À en croire les spécialistes de la langue que sont le TLFi, le Grand Robert et le Grand Larousse, le mot ressortit à la médecine − cela explique sans doute pourquoi on le trouve dans la bouche du ministre-neurologue Véran − et désigne l'action de ralentir une sécrétion de l'organisme : « On a vu se développer les vrais accidents épileptiformes [...] avec frénation incomplète » (Albert Charrin, 1897), « La notion de frénation a pris une grande importance dans la thérapeutique hormonale de ces dernières années » (André Galli et Robert Leluc, 1961). Aucun rapport avec l'affaire qui nous occupe, pensez-vous ? Voire. Car frénation se rencontre à l'occasion (dans le domaine de la psychologie, notamment) avec le sens général hérité du bas-latin frenatio « action de modérer » (2) : « Quelles que soient les causes secondes qui jouent le rôle de frein, cette frénation [de la natalité] est très certaine » (Marcel Réja, 1902), « Un défaut de frénation verbale » (Henri Wallon, 1912), « Sans la frénation (mettre un frein) de son instinct de propriété, tout être humain serait un voleur » (Raymond Genest, 1964). Est-ce à dire que cet emploi se justifie dans la phrase du ministre ? Le doute est permis... J'avoue pour ma part qu'il ne me viendrait pas à l'idée, quoi qu'il en soit, d'user d'un terme aussi didactique dans une émission destinée au grand public.
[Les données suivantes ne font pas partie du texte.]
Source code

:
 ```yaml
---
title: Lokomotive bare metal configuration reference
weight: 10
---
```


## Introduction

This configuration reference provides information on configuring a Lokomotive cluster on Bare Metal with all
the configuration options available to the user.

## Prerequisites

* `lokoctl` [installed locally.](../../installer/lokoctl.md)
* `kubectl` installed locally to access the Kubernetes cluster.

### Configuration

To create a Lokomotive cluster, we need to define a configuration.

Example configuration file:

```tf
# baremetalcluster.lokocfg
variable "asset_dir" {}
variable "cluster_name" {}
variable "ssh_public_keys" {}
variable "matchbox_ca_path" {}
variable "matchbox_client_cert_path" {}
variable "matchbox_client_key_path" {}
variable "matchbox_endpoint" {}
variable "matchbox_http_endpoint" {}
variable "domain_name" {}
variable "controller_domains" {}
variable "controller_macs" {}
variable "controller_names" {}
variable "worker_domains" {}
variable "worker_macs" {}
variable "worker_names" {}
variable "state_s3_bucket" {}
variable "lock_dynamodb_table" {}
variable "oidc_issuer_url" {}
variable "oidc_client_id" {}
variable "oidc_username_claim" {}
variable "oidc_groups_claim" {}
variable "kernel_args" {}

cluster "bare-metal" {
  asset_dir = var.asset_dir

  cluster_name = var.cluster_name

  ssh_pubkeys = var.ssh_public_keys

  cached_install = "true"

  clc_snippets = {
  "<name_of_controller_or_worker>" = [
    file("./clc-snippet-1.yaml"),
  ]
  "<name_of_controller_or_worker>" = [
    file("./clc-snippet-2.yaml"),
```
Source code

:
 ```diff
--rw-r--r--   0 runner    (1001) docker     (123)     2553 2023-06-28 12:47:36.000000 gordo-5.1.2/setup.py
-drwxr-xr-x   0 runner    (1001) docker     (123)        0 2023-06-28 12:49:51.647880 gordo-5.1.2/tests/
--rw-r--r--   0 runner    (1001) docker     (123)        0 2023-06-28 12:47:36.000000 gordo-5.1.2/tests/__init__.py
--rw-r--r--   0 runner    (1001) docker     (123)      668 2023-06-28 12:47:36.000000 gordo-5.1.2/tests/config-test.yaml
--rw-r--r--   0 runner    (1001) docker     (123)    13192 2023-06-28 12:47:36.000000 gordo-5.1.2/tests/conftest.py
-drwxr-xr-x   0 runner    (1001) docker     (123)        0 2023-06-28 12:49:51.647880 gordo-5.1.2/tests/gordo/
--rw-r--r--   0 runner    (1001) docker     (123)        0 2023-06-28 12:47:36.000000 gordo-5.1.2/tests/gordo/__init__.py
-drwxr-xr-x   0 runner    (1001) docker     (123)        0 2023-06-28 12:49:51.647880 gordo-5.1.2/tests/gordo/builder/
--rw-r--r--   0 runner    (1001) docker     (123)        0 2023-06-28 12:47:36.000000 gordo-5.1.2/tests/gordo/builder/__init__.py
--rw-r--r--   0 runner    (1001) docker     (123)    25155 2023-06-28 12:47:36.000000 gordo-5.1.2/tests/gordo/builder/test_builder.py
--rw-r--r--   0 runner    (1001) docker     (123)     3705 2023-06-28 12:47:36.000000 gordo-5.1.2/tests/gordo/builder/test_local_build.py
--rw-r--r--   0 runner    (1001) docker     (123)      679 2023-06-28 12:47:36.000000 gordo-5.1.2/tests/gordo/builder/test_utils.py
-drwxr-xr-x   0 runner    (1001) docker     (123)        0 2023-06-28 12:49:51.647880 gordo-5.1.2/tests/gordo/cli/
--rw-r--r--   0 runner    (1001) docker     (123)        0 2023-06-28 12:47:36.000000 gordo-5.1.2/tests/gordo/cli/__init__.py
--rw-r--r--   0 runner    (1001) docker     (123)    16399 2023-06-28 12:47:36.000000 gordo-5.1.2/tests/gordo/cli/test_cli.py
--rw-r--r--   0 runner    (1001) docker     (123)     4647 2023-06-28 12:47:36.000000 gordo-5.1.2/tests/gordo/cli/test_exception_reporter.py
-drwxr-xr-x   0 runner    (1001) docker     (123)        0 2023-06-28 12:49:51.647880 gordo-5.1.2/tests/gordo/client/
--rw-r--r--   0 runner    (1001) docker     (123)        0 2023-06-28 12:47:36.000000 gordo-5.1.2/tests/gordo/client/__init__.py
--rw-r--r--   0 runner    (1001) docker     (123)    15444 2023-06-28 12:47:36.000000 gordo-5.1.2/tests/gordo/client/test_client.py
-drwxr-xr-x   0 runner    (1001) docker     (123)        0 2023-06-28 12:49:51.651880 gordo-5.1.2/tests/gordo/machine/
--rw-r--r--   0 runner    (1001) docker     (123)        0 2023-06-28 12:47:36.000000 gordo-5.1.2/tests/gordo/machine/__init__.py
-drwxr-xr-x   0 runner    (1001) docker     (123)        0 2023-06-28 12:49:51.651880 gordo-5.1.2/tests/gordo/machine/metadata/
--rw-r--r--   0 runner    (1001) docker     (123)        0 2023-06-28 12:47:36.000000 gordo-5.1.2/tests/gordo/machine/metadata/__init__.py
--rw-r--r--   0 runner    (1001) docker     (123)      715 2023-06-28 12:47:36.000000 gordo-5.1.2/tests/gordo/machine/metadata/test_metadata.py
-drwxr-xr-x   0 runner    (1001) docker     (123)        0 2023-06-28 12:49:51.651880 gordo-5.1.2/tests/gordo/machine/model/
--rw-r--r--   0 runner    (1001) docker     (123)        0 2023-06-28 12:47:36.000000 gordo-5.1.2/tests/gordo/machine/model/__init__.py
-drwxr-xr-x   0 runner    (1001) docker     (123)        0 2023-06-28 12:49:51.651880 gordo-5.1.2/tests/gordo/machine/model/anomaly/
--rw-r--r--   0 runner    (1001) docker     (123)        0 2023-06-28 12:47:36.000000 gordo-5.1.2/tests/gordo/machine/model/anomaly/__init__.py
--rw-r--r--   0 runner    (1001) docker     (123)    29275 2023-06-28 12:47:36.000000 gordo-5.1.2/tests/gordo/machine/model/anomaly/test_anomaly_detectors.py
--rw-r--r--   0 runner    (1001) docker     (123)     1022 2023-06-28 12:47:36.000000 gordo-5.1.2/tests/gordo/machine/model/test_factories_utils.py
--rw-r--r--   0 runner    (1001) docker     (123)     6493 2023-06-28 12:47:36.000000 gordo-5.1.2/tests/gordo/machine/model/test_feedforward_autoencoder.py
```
De son côté, le directeur de la Santé, Jérôme Salomon, parle plus prosaïquement d'une (lente) « diminution de l'augmentation du nombre de patients admis en réanimation » − sorte d'oxymore que l'on pourrait traduire par « il y a un ralentissement de la dynamique de l'épidémie » (selon Tristan Vey, dans Le Figaro) ou, pour les plus matheux d'entre nous, « la dérivée seconde du nombre de cas cumulés est négative ». Je vous sens perplexe... Un simple freinage ne pouvait-il faire l'affaire ? Après tout, le Dictionnaire de l'Académie mentionne bien un emploi figuré : « Le freinage du développement de l'activité économique. » Et c'est là que les choses se compliquent. Ne lit-on pas dans un bulletin de l'Académie nationale de médecine, paru en 1986 : « Freinage, nom masculin. Action de ralentissement d'une fonction. L'orthographe frénage est incorrecte. Anglais : freination » ? Vous, je ne sais pas, mais moi, devant pareille cacophonation, je crois que je vais aller ronger mon frein ailleurs...
(1) Selon Édouard Pichon, la variante freination − également attestée sous l'influence de la graphie freiner − présente l'inconvénient de combiner un radical authentiquement français avec un suffixe savant (d'origine latine).
(2) Frenatio est lui-même issu de frenatum, supin de frenare (« mettre un mors, brider, modérer, retenir »), à l'origine du verbe freiner.
Ce qu'il conviendrait de dire
On voit un ralentissement de l'augmentation du nombre de malades ou Le nombre de nouveaux cas décroît.